Justin tak punya pilihan lain, dia melanjutkan perjalanannya.
"Nhika! Dillan!" Justin berteriak, dia tak peduli kalau Xriev yang satunya lagi akan datang menyerangnya.
"Nhika!"
"Justin!" terdengar sahutan dari ujung lorong tempat Justin berpijak. Sejurus Justin berlari, dia tak mau membuang waktu.

Matanya kini telah menangkap sosok Nhika yang berdiri di balik jeruji besi.


"Justin," Nhika menyambut Justin dengan senyum dan sinar mata bahagia.
Justin meletakkan apinya di tepi lorong.
"Bagaimana kau bisa tahu aku disini? Dan tentang Dillan,"
"Aku tahu itu," Justin menatap Nhika lekat-lekat kemudian memeriksa jeruji besi yang memisahkan keduanya.
"mundurlah," kata Justin seraya menarik diri beberapa langkah ke belakang, Nhika menurut. "Ada apa dengan Dillan? " Justin bertanya sembari memperhatikan Dillan yang tergeletak tak berdaya di dalam sana.
"Aku tidak tahu. Sepertinya dia terluka parah."
"Wesbaj mukhan," Justin mengarahkan telapak tangan kanannya ke jeruji besi dan dalam sekejap benda itu lenyap berubah menjadi serpihan-serpihan besi kecil.
Justin bergegas menghampiri Dillan yang kini tengah terpejam. Dia jongkok di sampingnya bersama Nhika yang mulai menangis terisak.
Justin mulai memeriksa, dia menekankan ujung ibu jari tangan kanannya di tengah-tengah kening Dillan. Untuk beberapa saat dia terdiam dan memejamkan matanya. Matanya kembali terbuka dalam ketakutan, keterkejutan, kecemasan yang bercampur menjadi satu.

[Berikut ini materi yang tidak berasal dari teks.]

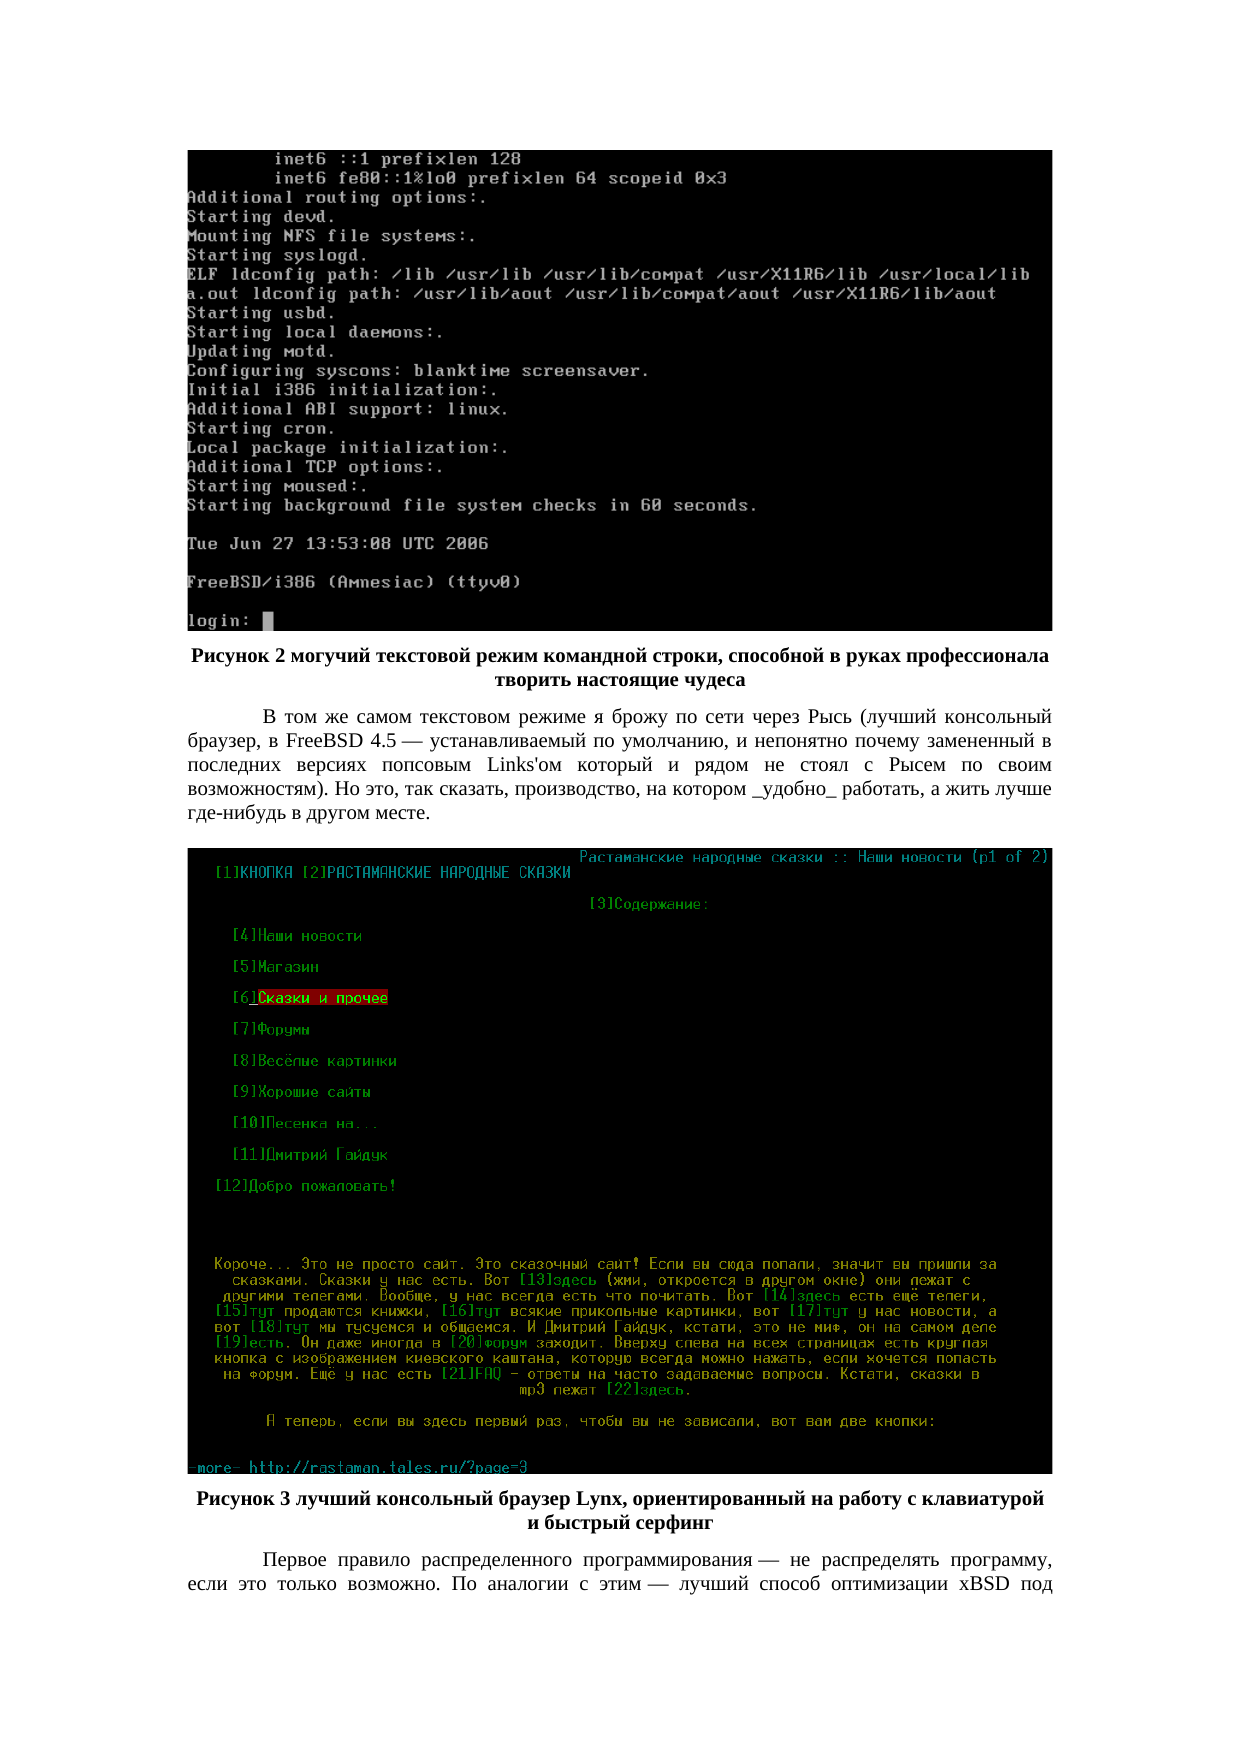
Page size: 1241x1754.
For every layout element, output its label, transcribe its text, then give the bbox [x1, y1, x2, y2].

"Justin, dia baik-baik sajakan? " Nhika bertanya-tanya, air muka Justim membuatnya tak tenang.
"Justin! " Nhika membentak frustasi dan Justin langsung tertunduk, "Dillan, bangunlah! Katakan sesuatu!" Gadis itu menggoyang-goyangkan tubuh Dillan, "Dillan, kumohon bangun! Jangan tinggalkan aku! Aku mencintaimu! Bangunlah! Buka matamu. Dillan!"

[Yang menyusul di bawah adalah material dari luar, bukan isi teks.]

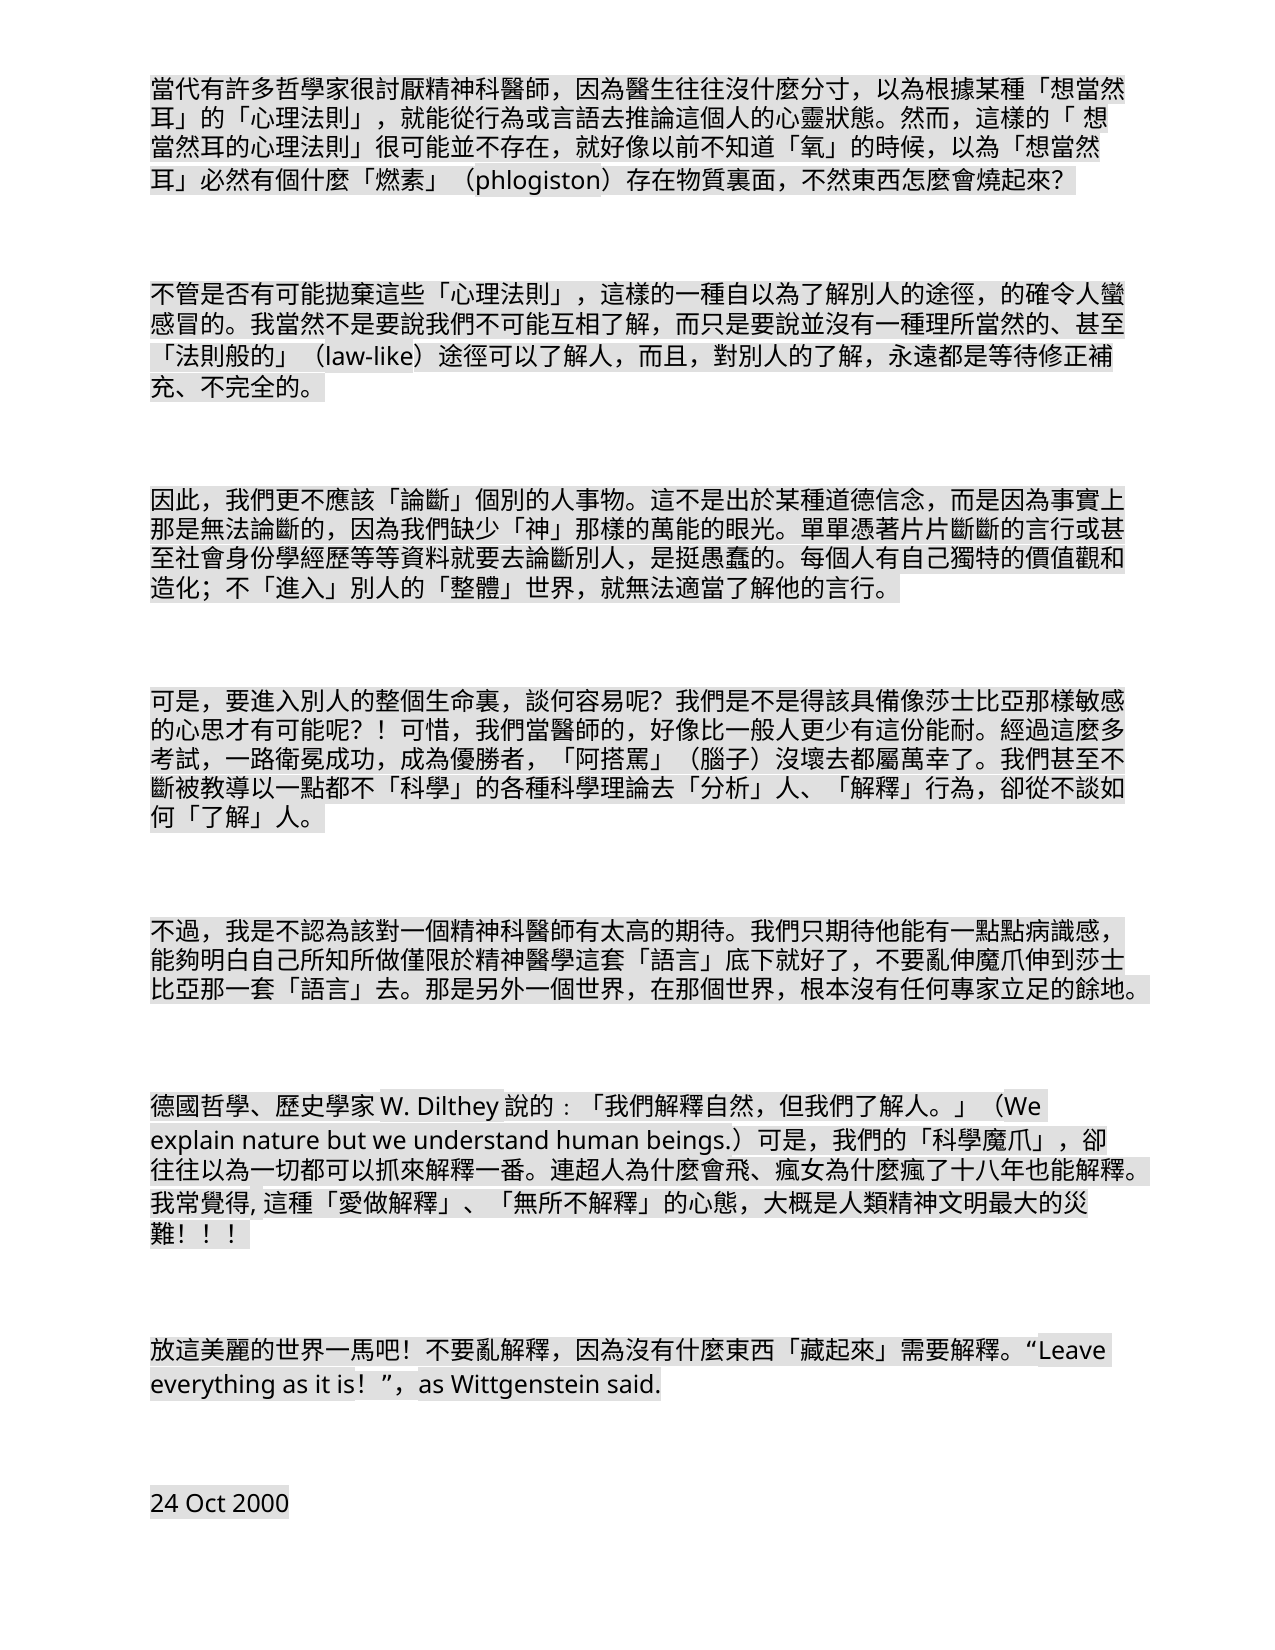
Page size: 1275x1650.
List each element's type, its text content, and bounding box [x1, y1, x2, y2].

"Nhika hentikan!" Justin membentak.
"Tidak! Dillan harus bangun, dia,"
"Dia masih hidup! Aku bisa menyembuhkannya!" kalimat Justin berhasil membuat Nhika tenang. Dengan wajah kacau dia menatap Justin, sorot matanya seakan akan bertanya apakah Justin tidak bercanda.
Sejenak Justin mengalihkan perhatiannya kesana kemari, menghirup napas dalam dalam kemudian mengangguk lemah.
"Pangku kepalanya," Justin membenarkan posisi duduknya dan memberi instruksi pada Nhika. Sebuah keputusan besar telah dia ambil, dia pikir itulah yang terbaik.